It was Alaska Agriculture Day on Tuesday. Since 2007, the first Tuesday in May has been set aside to shine a light on the slowly, but steadily growing ag industry in the state.
That growth is tracked, in part, by the USDA for its ag census conducted every five years and since Alaska Ag Day was first recognized, that sector of the economy has only grown. For instance, almost three times as many farms are selling food directly to customers compared to 2007 and sales of that food more than tripled and is approaching a million dollars annually.
Flowers and other nursery crops are finding more customers, too, with sales at more than $1.6 million. In total, sales of Kenai-based ag products were $5.4 million in 2017, that’s the latest year for the USDA data. A lot of that is aquaculture, hatchery fish. But $3.2 million came from food, flowers and livestock.
And while sky might seem to be the limit right now for local ag, one key to that continued growth is getting more young people involved.
Heidi Chay is the district manager for the Kenai Soil and Water Conservation District. They also track numbers and trends in the local ag economy. She says policy will play a role in determining how easy it is for those new, young farmers to get started.
“How do we make this transition from an aging farming workforce to getting young people involved in this dynamic industry. We’ve got millions of acres of land that need to change hands in the next decade from farmers retiring out to young farmers coming in… That’s one of the challenges we’ve been talking through as we consider this initiative on the Kenai Peninsula. It’s expensive when you’re starting with raw land. We’re in an unusual situation here compared to the Lower 48. They’re hundreds of years ahead of us as far as the development of agriculture. In many cases, starting a farm means taking down trees and very carefully building up some nutrient rich soil in which you can grow a crop or the livestock on which it feeds. It’s going to take some thought.”
Some of that thought is going into a new land use initiative here on the Kenai. The borough’s agriculture initiative project is looking to not only identify borough lands that would be best suited for ag production, but buyers for that land. Chay says it will be important to start viewing land use in a different way.
“Policy-wise, thinking what’s within the scope of the borough, things like how we value and tax ag land. Do we value and tax all land the same? Do we sell it to the highest bidder? What happens when you sell it to the highest bidder is you get a race to develop everything into house lots. And we’re seeing that in the Mat-Su Valley. There’s great concern there about very rapid loss of valuable ag lands that have been developed over a long period of time.

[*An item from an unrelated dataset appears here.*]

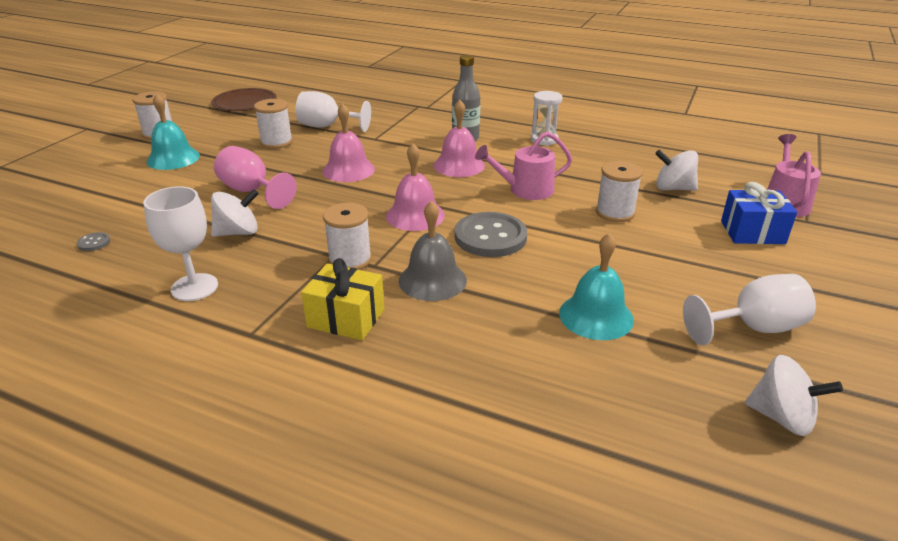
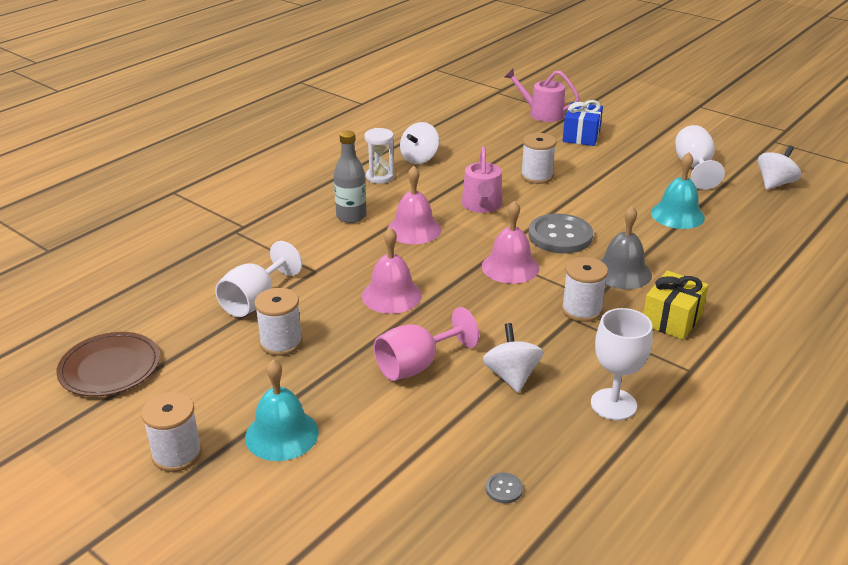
camera: 75 degrees left, 0 degrees up
(673, 188) = (505, 145): white spinning top -> white spinning top (419, 158)

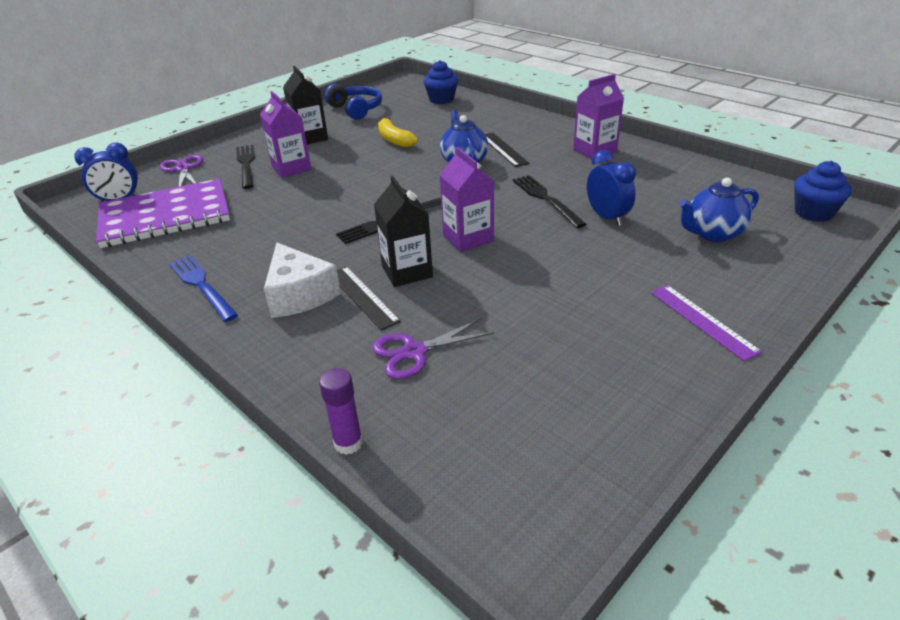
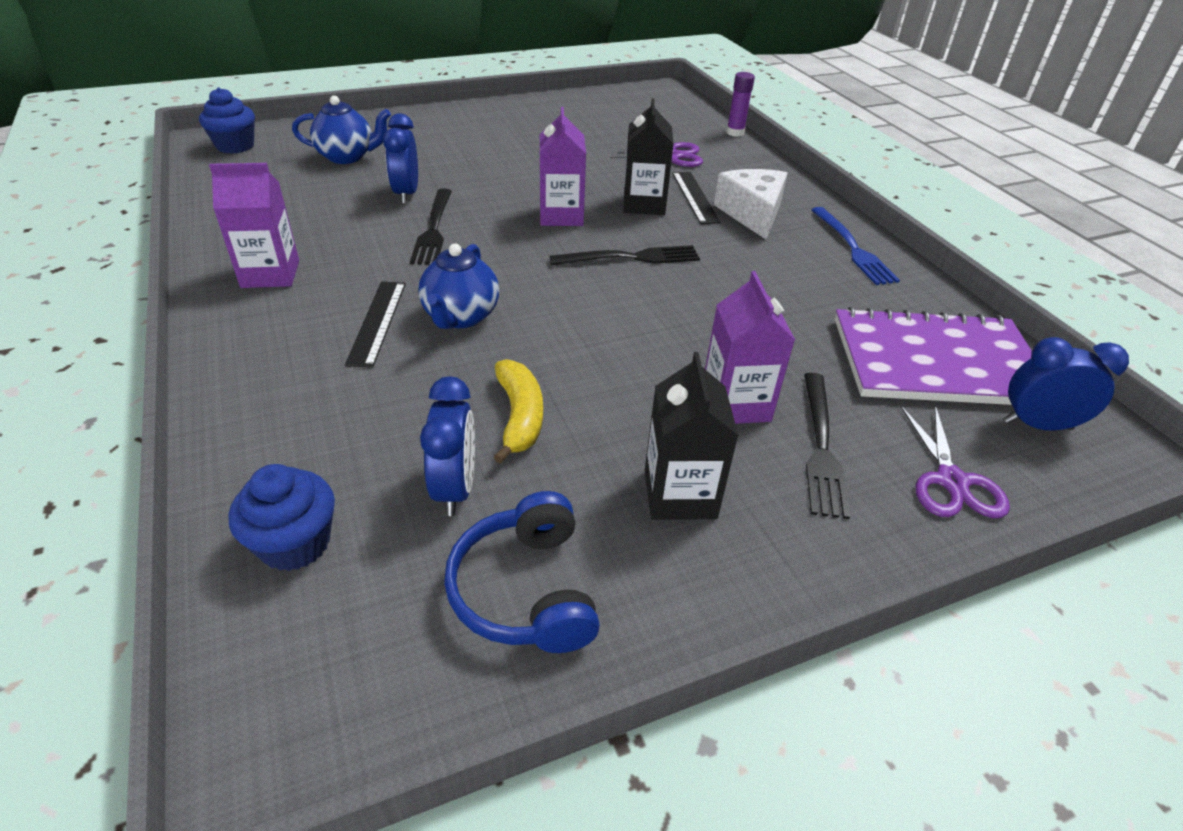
camera: 160 degrees left, 5 degrees up
(401, 119) = (455, 488): none -> blue clock
(702, 321) = (461, 121): purple ruler -> none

We’re missing some fundamental understanding of the value of that land when we say we’re just going to sell it to the highest bidder.”
Because, to be sure, there’s an economic case to be made for ag lands. It’s just not as immediate and predictable as other uses. And, Chay says, the benefits for developing local ag go beyond hard numbers.
“It’s meaningful work. It’s a place for young people to learn new job skills. It’s creating export markets that do diversify the economy. It’s creating vibrant gathering places in the form of farmers markets and that’s benefitting the food bank, for instance. And, it’s creating much fresher, more nutritious food for all of us if we can grow it closer to home.”
And here are a few numbers from that local ag initiative; the borough would like to, over the next decade, develop 100 farm contracts, classify 4,000 acres as agricultural land and on those acres, see 60 new farm settlements, 100 new high tunnels growing 50 acres of berries and other specialty crops, 500 acres of hay and rootcrops like rhubarb and hemp along with 200 acres of grains and 100 acres of greens and vegetables, and one last number: four. That’s about how many week are left until local farmers markets open for the season.